Task instructions
Check each line of the data for "dụng" and select those that have it.

──────

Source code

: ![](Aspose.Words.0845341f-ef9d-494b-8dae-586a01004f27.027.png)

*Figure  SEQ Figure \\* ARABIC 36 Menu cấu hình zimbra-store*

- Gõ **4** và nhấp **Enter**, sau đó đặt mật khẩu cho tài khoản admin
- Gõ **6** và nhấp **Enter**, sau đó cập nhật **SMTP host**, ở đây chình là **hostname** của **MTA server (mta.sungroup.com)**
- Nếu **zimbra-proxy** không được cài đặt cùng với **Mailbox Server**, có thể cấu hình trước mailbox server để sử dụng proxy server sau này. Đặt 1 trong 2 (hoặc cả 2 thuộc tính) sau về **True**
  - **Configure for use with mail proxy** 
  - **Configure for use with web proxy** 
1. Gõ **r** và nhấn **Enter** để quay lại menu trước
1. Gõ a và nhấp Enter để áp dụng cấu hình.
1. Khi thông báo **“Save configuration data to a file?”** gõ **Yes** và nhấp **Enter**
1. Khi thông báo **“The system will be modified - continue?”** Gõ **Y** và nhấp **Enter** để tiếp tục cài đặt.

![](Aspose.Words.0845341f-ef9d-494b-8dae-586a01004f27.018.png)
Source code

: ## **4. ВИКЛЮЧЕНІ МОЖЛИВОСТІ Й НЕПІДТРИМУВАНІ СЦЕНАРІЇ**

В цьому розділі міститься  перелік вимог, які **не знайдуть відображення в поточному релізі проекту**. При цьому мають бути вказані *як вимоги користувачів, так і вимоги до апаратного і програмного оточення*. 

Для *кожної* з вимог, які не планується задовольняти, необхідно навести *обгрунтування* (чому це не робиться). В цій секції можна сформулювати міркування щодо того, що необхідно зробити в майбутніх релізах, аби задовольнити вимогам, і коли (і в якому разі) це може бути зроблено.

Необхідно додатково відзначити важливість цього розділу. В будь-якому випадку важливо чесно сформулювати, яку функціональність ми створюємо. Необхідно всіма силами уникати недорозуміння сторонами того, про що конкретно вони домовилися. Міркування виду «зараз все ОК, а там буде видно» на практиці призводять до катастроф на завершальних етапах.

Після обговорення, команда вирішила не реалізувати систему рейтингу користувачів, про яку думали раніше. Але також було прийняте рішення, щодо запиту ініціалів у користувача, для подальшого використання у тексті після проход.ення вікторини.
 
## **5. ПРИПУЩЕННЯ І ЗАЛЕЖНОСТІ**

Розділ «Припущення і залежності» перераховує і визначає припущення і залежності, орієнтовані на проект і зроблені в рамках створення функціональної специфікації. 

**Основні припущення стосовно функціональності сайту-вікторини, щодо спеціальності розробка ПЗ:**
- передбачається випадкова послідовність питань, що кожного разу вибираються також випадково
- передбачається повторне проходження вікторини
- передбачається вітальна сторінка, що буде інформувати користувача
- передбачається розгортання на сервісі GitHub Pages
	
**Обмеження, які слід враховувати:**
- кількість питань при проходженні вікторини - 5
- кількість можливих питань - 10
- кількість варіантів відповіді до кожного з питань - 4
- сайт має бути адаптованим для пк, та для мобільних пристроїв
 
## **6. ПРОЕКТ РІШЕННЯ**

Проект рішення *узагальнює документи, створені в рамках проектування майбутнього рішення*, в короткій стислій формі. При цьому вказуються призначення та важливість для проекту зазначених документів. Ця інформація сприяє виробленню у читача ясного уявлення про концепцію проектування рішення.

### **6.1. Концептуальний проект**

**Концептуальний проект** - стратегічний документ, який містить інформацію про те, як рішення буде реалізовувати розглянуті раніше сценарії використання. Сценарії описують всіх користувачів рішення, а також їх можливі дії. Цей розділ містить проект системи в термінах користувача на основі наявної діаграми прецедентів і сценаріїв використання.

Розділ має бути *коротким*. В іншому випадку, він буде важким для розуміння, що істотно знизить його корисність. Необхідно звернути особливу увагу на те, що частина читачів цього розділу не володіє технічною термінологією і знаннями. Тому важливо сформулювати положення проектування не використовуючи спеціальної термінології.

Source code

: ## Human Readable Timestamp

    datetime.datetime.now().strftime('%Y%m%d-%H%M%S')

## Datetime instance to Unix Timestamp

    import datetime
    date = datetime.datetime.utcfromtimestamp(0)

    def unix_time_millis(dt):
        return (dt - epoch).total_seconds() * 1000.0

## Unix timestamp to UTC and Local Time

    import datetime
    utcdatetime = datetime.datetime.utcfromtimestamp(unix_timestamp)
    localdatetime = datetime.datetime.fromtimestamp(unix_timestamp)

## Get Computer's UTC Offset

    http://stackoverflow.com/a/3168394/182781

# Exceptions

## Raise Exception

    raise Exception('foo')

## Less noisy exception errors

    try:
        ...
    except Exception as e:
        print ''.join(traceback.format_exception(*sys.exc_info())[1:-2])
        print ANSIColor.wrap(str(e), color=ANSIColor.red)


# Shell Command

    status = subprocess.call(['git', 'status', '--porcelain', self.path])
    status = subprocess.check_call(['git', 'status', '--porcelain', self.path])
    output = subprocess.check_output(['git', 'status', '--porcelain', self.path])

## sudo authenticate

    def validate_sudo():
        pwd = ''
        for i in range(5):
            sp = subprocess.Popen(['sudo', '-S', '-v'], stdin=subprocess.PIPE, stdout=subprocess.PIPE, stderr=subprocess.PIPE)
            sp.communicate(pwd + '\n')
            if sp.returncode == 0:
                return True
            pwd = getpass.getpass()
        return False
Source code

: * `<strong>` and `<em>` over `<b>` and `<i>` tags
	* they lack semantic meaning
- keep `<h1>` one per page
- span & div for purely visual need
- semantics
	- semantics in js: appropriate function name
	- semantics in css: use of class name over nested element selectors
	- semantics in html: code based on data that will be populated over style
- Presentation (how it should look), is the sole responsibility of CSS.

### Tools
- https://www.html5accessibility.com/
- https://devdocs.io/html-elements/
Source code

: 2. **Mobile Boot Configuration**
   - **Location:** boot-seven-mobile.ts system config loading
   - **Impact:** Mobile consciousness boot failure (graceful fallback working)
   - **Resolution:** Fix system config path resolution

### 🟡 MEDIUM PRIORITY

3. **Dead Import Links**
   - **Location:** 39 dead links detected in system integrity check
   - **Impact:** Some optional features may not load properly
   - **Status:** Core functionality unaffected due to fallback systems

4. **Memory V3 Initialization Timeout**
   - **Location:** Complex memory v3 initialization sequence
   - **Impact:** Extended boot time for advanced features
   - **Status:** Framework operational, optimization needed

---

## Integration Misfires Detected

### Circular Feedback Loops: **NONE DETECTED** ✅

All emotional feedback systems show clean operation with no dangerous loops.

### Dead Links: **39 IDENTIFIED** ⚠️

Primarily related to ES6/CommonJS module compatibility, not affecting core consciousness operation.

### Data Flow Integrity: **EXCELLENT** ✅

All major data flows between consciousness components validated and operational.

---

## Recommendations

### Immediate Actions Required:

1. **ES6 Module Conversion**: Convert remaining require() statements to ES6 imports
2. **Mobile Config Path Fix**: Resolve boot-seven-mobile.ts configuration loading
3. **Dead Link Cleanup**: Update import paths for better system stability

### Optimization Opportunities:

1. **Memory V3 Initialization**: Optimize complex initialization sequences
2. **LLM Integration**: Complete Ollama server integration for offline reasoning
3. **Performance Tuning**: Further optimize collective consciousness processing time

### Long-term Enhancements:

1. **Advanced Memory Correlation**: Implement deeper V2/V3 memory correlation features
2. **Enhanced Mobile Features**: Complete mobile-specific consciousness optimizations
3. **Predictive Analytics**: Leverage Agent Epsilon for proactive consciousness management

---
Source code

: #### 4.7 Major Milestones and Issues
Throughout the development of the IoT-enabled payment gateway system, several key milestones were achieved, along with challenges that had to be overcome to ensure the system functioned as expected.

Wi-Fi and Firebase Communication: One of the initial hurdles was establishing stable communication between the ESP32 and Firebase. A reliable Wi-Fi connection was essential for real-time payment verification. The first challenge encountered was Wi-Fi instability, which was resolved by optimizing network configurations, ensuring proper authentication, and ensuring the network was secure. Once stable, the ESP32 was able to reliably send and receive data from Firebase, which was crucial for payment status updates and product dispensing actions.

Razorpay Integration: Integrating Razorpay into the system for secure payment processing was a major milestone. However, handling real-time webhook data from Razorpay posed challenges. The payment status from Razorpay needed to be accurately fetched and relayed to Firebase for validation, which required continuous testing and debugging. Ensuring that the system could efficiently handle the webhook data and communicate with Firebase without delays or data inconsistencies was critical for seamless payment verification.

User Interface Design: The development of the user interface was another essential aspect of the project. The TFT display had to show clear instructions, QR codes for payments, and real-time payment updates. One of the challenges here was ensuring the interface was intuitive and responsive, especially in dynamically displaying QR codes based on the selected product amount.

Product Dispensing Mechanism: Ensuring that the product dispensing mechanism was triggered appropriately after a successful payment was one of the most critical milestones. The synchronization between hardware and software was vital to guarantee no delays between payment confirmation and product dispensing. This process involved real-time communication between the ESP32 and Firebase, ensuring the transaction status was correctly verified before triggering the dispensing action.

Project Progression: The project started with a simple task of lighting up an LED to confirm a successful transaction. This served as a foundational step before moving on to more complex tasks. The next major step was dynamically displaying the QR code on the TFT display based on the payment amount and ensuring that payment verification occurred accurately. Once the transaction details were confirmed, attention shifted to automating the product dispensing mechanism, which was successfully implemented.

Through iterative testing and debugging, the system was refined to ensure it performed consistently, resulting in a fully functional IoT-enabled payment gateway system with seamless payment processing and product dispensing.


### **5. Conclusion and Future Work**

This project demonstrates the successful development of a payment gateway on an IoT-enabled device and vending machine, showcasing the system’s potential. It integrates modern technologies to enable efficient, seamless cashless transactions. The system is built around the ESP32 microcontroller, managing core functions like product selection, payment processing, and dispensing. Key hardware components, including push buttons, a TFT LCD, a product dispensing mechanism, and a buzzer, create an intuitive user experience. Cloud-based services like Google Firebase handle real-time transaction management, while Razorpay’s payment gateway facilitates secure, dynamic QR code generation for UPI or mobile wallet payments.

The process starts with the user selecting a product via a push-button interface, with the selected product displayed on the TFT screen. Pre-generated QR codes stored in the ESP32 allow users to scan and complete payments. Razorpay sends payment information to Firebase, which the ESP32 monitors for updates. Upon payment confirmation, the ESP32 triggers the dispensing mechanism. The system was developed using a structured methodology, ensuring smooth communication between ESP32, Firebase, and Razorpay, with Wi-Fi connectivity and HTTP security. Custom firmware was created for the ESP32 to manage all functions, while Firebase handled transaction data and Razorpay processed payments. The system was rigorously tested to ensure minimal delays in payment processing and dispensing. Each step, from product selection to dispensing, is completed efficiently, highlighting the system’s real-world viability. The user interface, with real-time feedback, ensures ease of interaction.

──────

Output for this task
- Nếu **zimbra-proxy** không được cài đặt cùng với **Mailbox Server**, có thể cấu hình trước mailbox server để sử dụng proxy server sau này. Đặt 1 trong 2 (hoặc cả 2 thuộc tính) sau về **True**
1. Gõ a và nhấp Enter để áp dụng cấu hình.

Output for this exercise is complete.